I have lost family members to this disease. I have lost many more people I have known from addiction than all other causes combined. Being in recovery for 28 years starting at age 21, has been like watching a slow motion train wreck as creative, talented, and productive persons I know have been brought down by the disease addiction. Unfortunately, my experience is not at all uncommon in this regard, but I know that rarely do people acknowledge the cause behind the loss when it is drug and alcohol related. Quiet despair is the norm, not the exception. I have learned that hiding in my fears is a sure recipe for failure, while confronting those fears leads to enlightenment, healing, growth, and fulfillment. I think that this is analogous to our national experience with addiction – we need to acknowledge what is happening to our friends and families and to recognize that addiction is not a moral failing or a character flaw, but a disease like all the other ones. We can only effectively deal with addiction when we stop vilifying those who have it, and to treat it with all the resources we would any other disease. This disease profoundly impacts so many of us.
These experiences and observations have led me to become more steadily involved in advocacy work to improve public policy around addiction. I advocate for help in our state and at the federal level, speaking out publicly and educating others about the scope of the problem and the importance of developing better polices around treatment and how we look at the recovery process. I have been doing advocacy work for well over two decades, working to get laws enforced to provide treatment for people with substance use disorder, to protect the rights of individuals and families who are dealing with a drug or alcohol problem, and working to change things by referencing my experience. My work has taken me across our state and around our nation and I am very grateful to be able to do my part to change the conversation about addiction and recovery.
The recovery movement has been my life’s work. Addiction showed me what I was capable of destroying in my life – more importantly recovery has shown me what I had not known, my capacity to do good, to help others and to be a positive force in my community. I am grateful everyday for the ability to grow, love, and to help others because these are the things I have learned that are truly most important in life. We are all paying it forward and I owe so much to many very remarkable people.

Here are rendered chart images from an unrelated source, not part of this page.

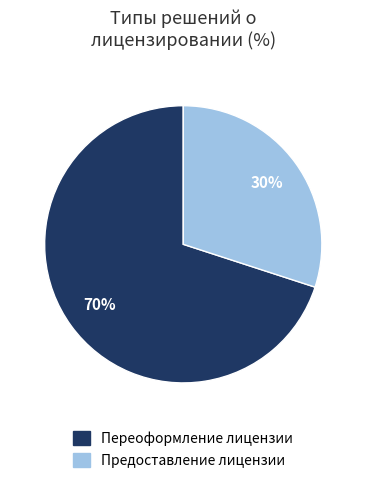

How many segments does this pie chart have?

2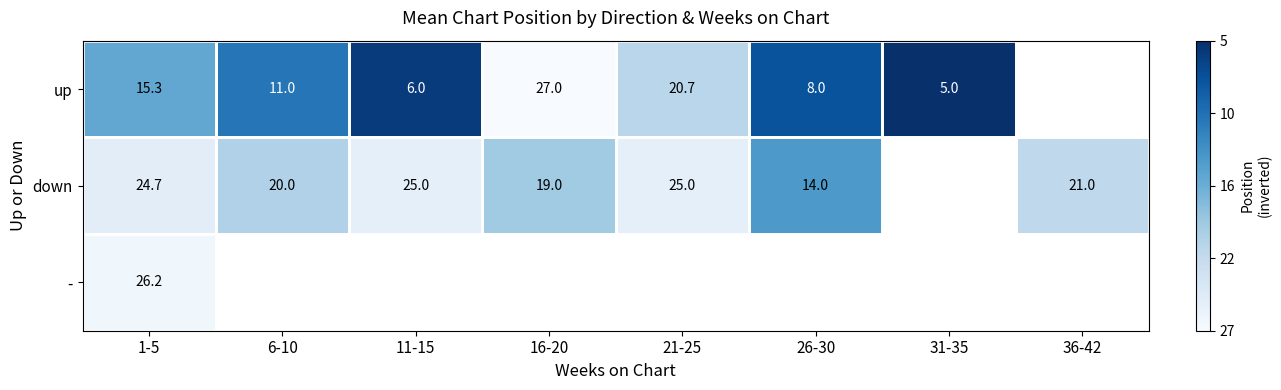

Is the value of - at 36-42 greater than the value of down at 11-15?

No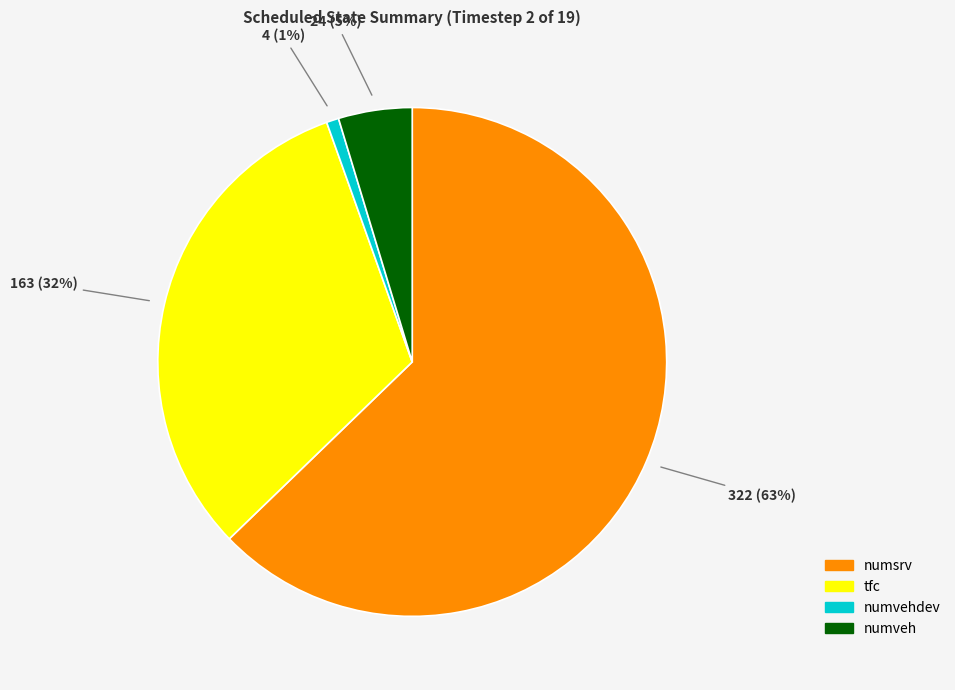

The tfc slice represents 32% of the pie. True or false?

True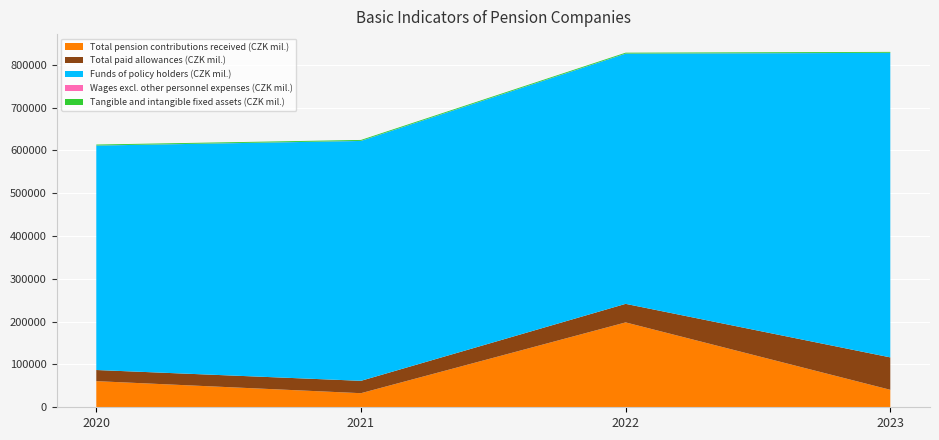

Reading right to left, list all the values displayed in this chart.

Total pension contributions received (CZK mil.): 2023=40800.5	2022=198277.1	2021=32912.1	2020=61051.0
Total paid allowances (CZK mil.): 2023=75772.4	2022=43356.8	2021=28906.0	2020=26034.0
Funds of policy holders (CZK mil.): 2023=711440.1	2022=584478.4	2021=560411.4	2020=524345.0
Wages excl. other personnel expenses (CZK mil.): 2023=225.5	2022=205.4	2021=209.4	2020=215.0
Tangible and intangible fixed assets (CZK mil.): 2023=2060.6	2022=2090.4	2021=2109.2	2020=2120.0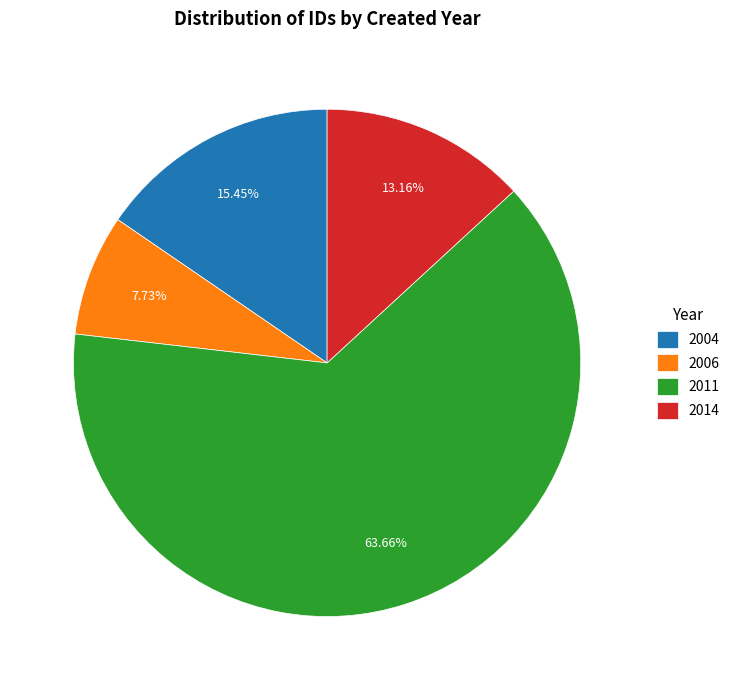

Combined, do 2006 and 2014 account for over 50%?

No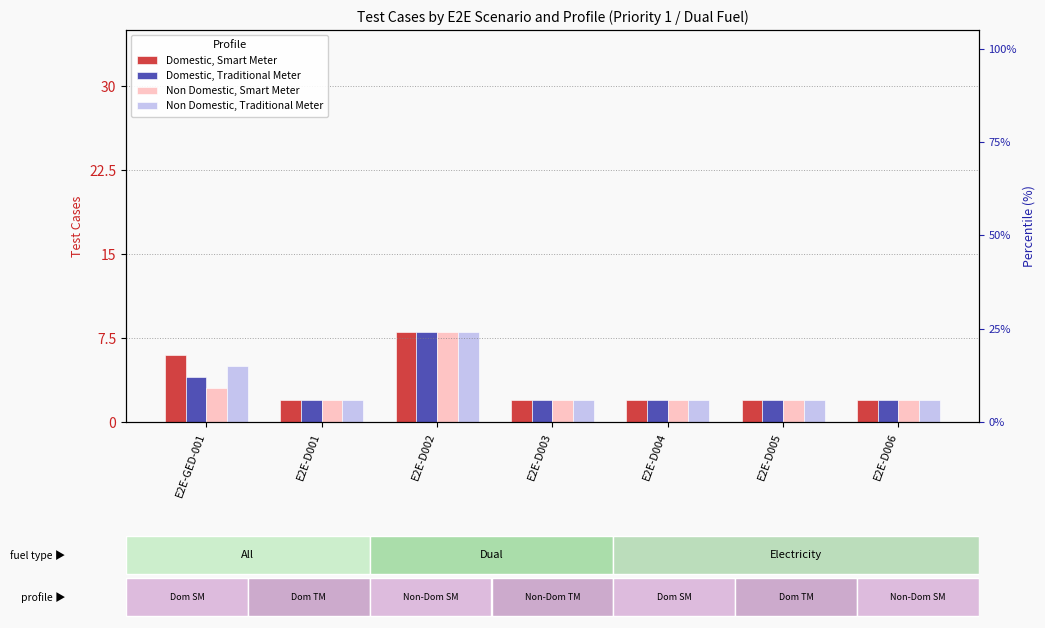

What is the label of the 2nd bar from the left?

E2E-D001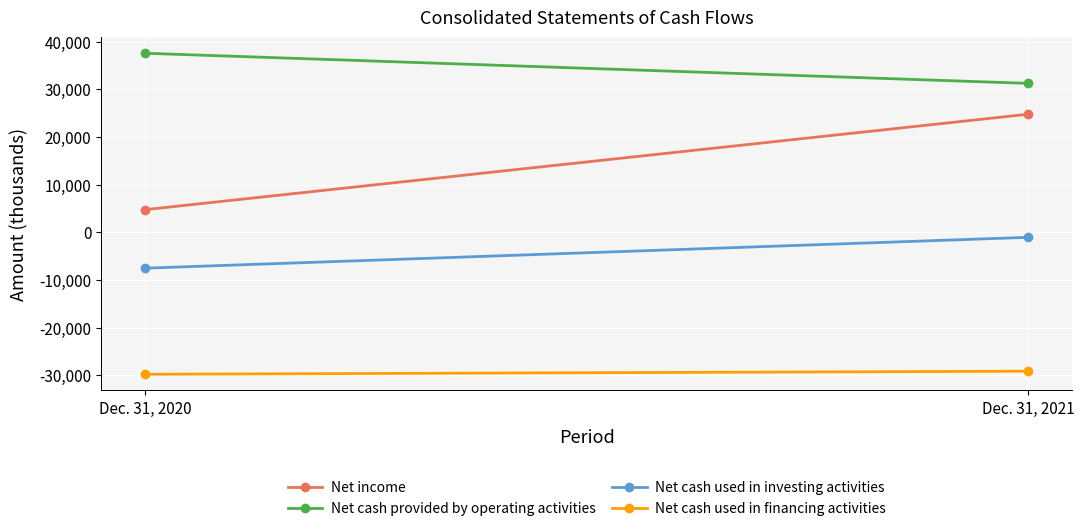

What is the value of the Net cash used in financing activities point at the 1st from the left?

-29794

Today, my life is amazing. At age 49 I am running the state wide recovery advocacy organization for Pennsylvania, which is in and of itself a remarkable thing for a person who did not expect to live past 30. I have had the tremendous honor of assisting others to get help in many settings over the last 25 years. I plan on doing more of the same with whatever time and energy I have remaining over the next several decades. The one thing I know with certainty is that in recovery, the fruits of our efforts can exceed our dreams because there are so many of us working to change things. We can do this together and I am ready, willing, and able to do my part.